Cestari at Citibank Brazil explains: “A lot of Brazilian companies are looking for investment grade rating. They need this rating to access the bond market. Such companies need to find a way of financing their working capital needs without putting pressure on their balance sheet.”
“Programmes that use supply chain finance techniques and the sale of receivables are services that top players are looking for. A large Brazilian corporate that exports to eight countries will have a portfolio they will want to sell without recourse,” he adds.
Banco Santander is another major player in the Brazilian market, with Maximiliano Herrera, head of structured and international funding commenting that its trade finance business in Brazil increased by almost 20% in 2010. “We have a feeling that this year  we will be hitting a very similar figure”.
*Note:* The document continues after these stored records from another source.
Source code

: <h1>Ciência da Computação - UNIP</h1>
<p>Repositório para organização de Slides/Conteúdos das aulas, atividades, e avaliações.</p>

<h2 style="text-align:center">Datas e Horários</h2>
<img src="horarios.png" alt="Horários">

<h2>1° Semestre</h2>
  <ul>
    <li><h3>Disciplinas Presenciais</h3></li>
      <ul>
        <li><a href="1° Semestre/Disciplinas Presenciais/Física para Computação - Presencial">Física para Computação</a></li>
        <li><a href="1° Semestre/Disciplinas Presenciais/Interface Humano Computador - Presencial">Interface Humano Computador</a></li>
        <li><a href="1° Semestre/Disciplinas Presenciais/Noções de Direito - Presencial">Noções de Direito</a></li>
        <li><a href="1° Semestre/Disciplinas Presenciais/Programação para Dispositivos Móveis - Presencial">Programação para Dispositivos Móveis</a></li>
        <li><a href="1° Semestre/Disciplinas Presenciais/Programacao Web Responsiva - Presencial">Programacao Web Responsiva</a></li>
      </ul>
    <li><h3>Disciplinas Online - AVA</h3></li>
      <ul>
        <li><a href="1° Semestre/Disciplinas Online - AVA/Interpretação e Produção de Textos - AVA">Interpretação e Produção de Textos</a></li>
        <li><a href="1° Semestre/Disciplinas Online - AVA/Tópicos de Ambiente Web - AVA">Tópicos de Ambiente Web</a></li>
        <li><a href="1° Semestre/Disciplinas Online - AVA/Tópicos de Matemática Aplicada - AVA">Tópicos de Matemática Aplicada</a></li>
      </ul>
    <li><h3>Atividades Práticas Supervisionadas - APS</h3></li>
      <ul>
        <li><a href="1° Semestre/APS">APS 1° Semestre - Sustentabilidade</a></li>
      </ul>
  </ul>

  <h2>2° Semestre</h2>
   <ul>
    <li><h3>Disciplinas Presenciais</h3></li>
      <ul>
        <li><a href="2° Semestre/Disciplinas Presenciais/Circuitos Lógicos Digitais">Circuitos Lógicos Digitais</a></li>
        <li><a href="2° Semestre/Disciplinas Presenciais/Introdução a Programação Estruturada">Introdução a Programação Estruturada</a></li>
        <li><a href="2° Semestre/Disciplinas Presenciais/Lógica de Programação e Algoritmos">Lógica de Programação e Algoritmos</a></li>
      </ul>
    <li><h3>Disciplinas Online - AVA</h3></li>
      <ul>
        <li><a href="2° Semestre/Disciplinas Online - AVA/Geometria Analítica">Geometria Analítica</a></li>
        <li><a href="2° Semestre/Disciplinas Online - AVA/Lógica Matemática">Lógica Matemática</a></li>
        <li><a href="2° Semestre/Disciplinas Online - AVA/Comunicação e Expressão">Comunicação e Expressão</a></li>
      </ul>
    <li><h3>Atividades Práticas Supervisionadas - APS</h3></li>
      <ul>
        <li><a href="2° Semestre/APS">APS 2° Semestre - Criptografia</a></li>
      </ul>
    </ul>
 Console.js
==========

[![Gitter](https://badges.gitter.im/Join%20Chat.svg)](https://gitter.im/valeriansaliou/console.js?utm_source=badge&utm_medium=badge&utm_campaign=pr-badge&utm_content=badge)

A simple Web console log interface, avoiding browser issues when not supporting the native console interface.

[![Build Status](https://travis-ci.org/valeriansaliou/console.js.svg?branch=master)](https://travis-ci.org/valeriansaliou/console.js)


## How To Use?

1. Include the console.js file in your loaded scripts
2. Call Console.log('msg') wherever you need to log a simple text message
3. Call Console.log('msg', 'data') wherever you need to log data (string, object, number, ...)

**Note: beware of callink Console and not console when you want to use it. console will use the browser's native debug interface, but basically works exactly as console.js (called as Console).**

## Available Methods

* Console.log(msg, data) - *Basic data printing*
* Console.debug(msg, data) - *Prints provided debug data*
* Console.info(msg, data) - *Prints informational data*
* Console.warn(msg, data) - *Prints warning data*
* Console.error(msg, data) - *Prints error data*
Herrera also tells GTR how the needs of Brazilian corporates are changing. “We see that large corporates are looking for added value products that can enhance balance sheet management and trade finance is an important part of this,” he observes.
This differs to previous attitudes in banking where structured trade finance deals in Brazil would be arranged with the aim of how best to mitigate the credit risk of the borrower.
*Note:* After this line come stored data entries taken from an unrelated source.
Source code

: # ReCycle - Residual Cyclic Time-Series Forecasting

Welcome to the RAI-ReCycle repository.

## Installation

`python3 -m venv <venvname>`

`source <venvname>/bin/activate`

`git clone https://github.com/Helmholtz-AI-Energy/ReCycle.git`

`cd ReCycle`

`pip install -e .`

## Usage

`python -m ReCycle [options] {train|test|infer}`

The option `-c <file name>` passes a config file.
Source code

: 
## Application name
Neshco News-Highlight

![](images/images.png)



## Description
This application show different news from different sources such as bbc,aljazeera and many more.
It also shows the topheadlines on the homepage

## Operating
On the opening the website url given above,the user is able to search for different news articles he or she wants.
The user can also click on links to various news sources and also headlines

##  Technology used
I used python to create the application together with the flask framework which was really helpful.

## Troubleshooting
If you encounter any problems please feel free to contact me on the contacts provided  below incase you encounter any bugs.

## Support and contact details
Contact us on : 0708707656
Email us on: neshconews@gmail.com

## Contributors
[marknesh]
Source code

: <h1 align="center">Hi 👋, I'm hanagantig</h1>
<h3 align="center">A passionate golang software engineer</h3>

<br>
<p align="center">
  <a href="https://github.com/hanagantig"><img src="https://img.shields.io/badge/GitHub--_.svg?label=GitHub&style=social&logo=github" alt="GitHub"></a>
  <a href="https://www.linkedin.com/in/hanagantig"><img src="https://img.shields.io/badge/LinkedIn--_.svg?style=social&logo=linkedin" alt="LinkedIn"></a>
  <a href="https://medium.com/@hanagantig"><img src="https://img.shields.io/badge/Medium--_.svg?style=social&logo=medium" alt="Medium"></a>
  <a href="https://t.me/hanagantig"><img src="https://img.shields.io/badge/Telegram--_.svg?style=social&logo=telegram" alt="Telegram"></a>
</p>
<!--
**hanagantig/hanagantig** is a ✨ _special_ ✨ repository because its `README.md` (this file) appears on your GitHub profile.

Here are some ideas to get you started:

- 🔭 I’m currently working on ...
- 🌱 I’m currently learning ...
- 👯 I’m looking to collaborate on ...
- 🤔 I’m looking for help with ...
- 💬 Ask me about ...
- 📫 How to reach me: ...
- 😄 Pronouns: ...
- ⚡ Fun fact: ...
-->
Now top-tier Brazilian corporate risk is much improved, with companies such as mining company Vale establishing themselves as global corporations.
Today’s issue is how banks can support the growth of these corporates.
“The main driver towards doing more structured trade finance is the need for greater balance sheet management. Among other things we foresee that customers will be looking for solutions that can help them in terms of risk management related to their importers portfolio,” Herrera adds.
Innovations in trade finance are also being developed in reaction to the increasing volumes of China-Brazil trade and the use of renminbi (Rmb) in trade settlements. Citibank is on the verge of launching a new pre-shipment Rmb product in Brazil in 2012.
The bank is already actively providing post-shipment financing in Rmb via its Chinese operations. However this new product will enable Citi Brazil to use Rmb liquidity to make pre-export advances without having to depend on the availability of US dollars or euros.
The majority of letter of credit and collections business is conducted in US dollars, and the current trend is for Chinese companies to avoid any exposures linked to US dollars. This new product will help Citi capture more of these Chinese trade flows. To further support their customers in both Brazil and China, Citi has set up a specific Latin American-focused desk in China.
But it is not just China that Brazil is focused on. Africa-Brazil trade flows promise rich rewards. Brazilian corporates are strongly investing in Angola and other Portuguese-speaking countries.
Brazilian oil company Petrobras is set to start drilling oil off Angola’s southern coast this year, in the hope that it will find reserves to Brazil’s pre-salt deposits. Vale is also heavily investing in Sub-Saharan Africa.
With shortfalls in liquidity and hikes in pricing likely to be a short-term problem for Brazil, the banking sector will have to ensure it is innovative and flexible enough to meet the changing needs of the country and its ambitious corporate sector.